A former law firm director, now a barrister, trying to challenge an eight-year-old employment tribunal ruling that found her guilty of serious financial impropriety has overcome the first hurdle.
His Honour Judge Shanks in the Employment Appeal Tribunal held that Employment Judge Cox should look again at extending time for a reconsideration of her 2014 judgment “in the unusual circumstances of the case”.
Layla Dean-Verity, formerly known as Anjum Tahirkheli, was a non-solicitor director of Bradford firm Khan Solicitors, along with her then husband Mohammed Khan and Rashid Majid. She dealt with the company finances.
The marriage broke down in May 2012 and she was dismissed four months later on the grounds of serious financial impropriety. Ms Dean-Verity was called to the Bar in 2018 and now practises from Erimus Chambers in Luton.
At the 2014 hearing of her claim for unfair dismissal, the firm conceded that she had been unfairly dismissed because she was given no notice of the meeting at which the decision was made and no procedure of any kind was followed.
EJ Cox found that Ms Dean-Verity had indeed been guilty of serious financial impropriety by carrying out four categories of unauthorised transaction for her own benefit.
This meant she would have been fairly dismissed had a proper procedure been followed and in any event that her compensation should be reduced by 100% on the basis that her dismissal had been caused by her own blameworthy conduct.
The judge also said Ms Dean-Verity was one of the most unreliable witnesses she had ever heard and made other criticisms of her.
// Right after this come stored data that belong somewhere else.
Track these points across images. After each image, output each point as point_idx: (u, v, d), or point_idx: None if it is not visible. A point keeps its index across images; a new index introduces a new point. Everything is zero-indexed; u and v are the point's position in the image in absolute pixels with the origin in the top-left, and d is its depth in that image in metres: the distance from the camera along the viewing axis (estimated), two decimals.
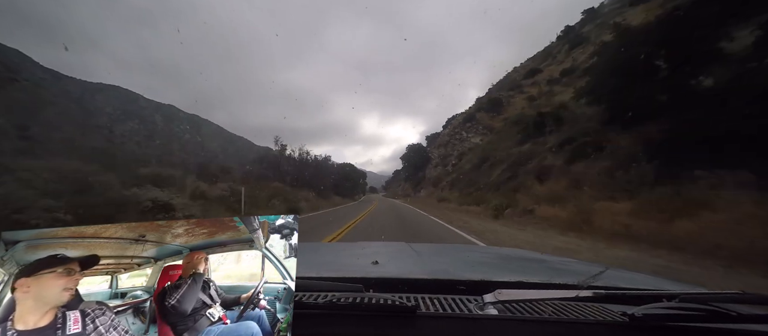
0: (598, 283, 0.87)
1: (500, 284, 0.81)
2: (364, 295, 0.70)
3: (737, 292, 0.64)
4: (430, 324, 0.61)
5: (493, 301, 0.69)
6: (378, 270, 1.03)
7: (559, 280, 0.90)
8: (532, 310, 0.71)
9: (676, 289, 0.85)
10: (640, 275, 1.15)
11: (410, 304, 0.66)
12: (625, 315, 0.62)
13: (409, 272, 1.04)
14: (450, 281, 0.91)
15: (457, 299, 0.78)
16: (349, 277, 0.86)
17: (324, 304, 0.67)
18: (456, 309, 0.72)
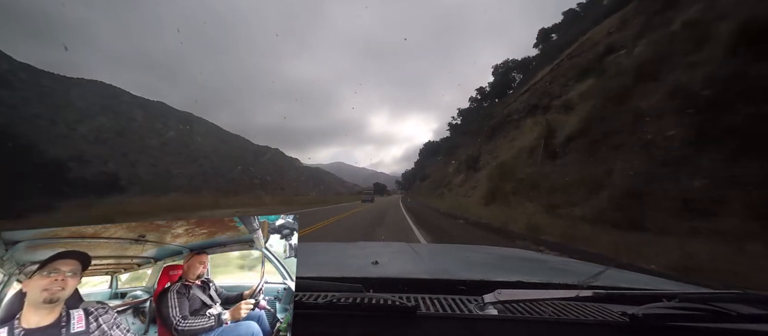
0: (598, 283, 0.87)
1: (500, 284, 0.81)
2: (364, 295, 0.70)
3: (737, 292, 0.64)
4: (430, 324, 0.61)
5: (493, 301, 0.69)
6: (378, 270, 1.03)
7: (559, 280, 0.90)
8: (532, 310, 0.71)
9: (676, 289, 0.86)
10: (640, 275, 1.15)
11: (410, 304, 0.66)
12: (625, 315, 0.62)
13: (409, 272, 1.04)
14: (450, 281, 0.91)
15: (457, 299, 0.78)
16: (349, 277, 0.86)
17: (324, 304, 0.67)
18: (456, 309, 0.72)
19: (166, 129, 62.56)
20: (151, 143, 55.13)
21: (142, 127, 57.63)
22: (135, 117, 58.55)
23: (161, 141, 58.25)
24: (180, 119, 70.66)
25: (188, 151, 61.80)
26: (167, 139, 59.88)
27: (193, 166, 58.15)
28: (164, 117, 67.13)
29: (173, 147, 59.02)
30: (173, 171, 52.26)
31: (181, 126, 67.14)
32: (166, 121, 65.55)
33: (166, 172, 50.70)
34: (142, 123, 58.66)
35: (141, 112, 61.66)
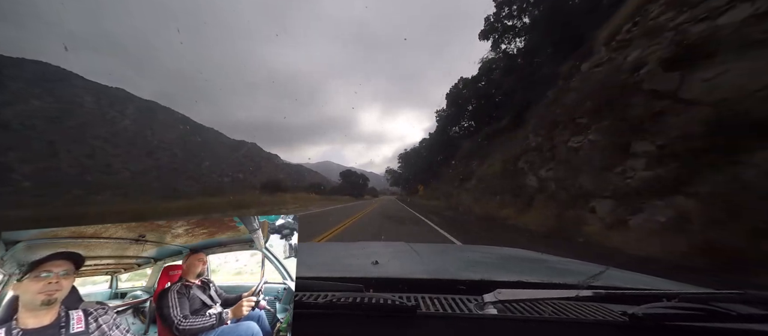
0: (598, 283, 0.87)
1: (500, 284, 0.81)
2: (364, 295, 0.70)
3: (737, 291, 0.64)
4: (430, 324, 0.61)
5: (493, 300, 0.69)
6: (378, 270, 1.03)
7: (559, 280, 0.90)
8: (532, 310, 0.71)
9: (676, 289, 0.86)
10: (640, 275, 1.15)
11: (410, 304, 0.66)
12: (625, 315, 0.62)
13: (409, 272, 1.04)
14: (450, 281, 0.91)
15: (457, 299, 0.78)
16: (349, 277, 0.86)
17: (324, 304, 0.67)
18: (456, 309, 0.72)
19: (122, 117, 57.15)
20: (95, 132, 49.46)
21: (88, 114, 52.09)
22: (82, 103, 53.28)
23: (111, 130, 52.93)
24: (141, 108, 64.22)
25: (144, 142, 56.31)
26: (119, 129, 54.51)
27: (146, 160, 52.60)
28: (122, 105, 61.26)
29: (125, 137, 53.60)
30: (116, 165, 46.51)
31: (140, 115, 61.07)
32: (123, 110, 59.91)
33: (104, 167, 44.92)
34: (90, 110, 53.20)
35: (91, 98, 56.34)
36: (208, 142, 74.70)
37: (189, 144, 66.05)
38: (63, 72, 59.21)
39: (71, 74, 60.09)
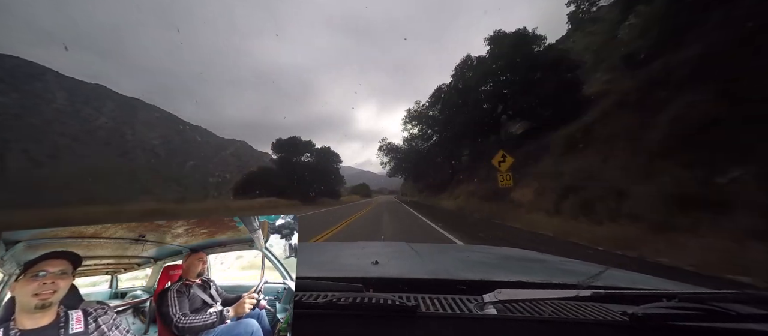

HHJ Shanks recorded that Mr Majid sent copy of the ruling to the media and publicised it on social media, as well as reporting Ms Dean-Verity to the police and the Solicitors Regulation Authority (SRA).
The police decided to take no action and Mr Majid applied unsuccessfully for a review of that decision.
However, in 2016 an SRA adjudicator rebuked Ms Dean-Verity “by virtue of three of the four types of unauthorised transactions found by EJ Cox” and made her subject to a section 43 order – banning her from working in the profession without its permission.
An SRA adjudication panel and the Solicitors Disciplinary Tribunal upheld this decision.
In 2018, Mr Majid and Khan Solicitors sued Ms Dean-Verity and her former husband for over £800,000, “based in part on findings of Judge Cox”, HHJ Shanks recounted.
The pre-action letter attached 855 pages of documents which included some which Ms Dean-Verity had unsuccessfully sought in the earlier proceedings and which she said “fundamentally” undermined EJ Cox’s findings.
Later that year, the SRA adjudicator revoked some of the disciplinary sanctions, although not the rebuke, partly on the basis of the new documents.
Ms Dean-Verity applied for a judicial review over the refusal to set aside the rebuke but the proceedings were stayed by consent to allow her to apply to the employment tribunal for a reconsideration of the 2014 judgment.
When she did so, EJ Cox held it would not be fair and just to allow the application to apply for the reconsideration to be made six years out of time, saying she did not accept that refusing to extend time would cause Ms Dean-Verity “substantial prejudice”.
The High Court claim had continued in the meantime, and in September 2020 District Judge Goldberg struck it out as an abuse of process, saying there was an “air” of Mr Majid “exacting some form of retribution against [Ms Dean-Verity], which is extraordinary for a professional practice”.
He added: “They have gone to lengths which are extraordinary to try to have [her] pilloried by their own fellow professionals.” Mr Majid appealed.
The following month, Ms Dean-Verity made a further application for reconsideration of the 2014 judgment based on the developments in the High Court claim, but the tribunal responded by saying it had nothing to add to its previous decision.
In April this year, the High Court proceedings were settled. The agreement also provided that Mr Majid and the firm would take no further part in the reconsideration appeal and, if the 2014 judgment was eventually set aside, Ms Dean-Verity would discontinue her tribunal claim.
On appeal, HHJ Shanks said EJ Cox’s finding on the absence of prejudice seemed “a surprising conclusion”; while the particulars of High Court claim did not refer to the 2014 judgment, at the time “it was plain” that the law firm was still placing some reliance on it.
EJ Cox’s comment that the decision on whether to reconsider the rebuke was a matter for the SRA and not her “rather misses the point that the SRA’s decision was bound to be influenced by relevant findings of the employment tribunal”, HHJ Shanks added.
“Putting those points together it seems to me that it can properly be said that the judge made a material error of law in her assessment of the prejudice that would be caused to the claimant if she did not allow the application for reconsideration to proceed out of time.”
The judge should also have put some weight on “the prejudice caused to the claimant by the mere continuing existence of the 2014 judgment representing, as it must, something of a stain on her character”.
HHJ Shanks remitted the case to EJ Cox.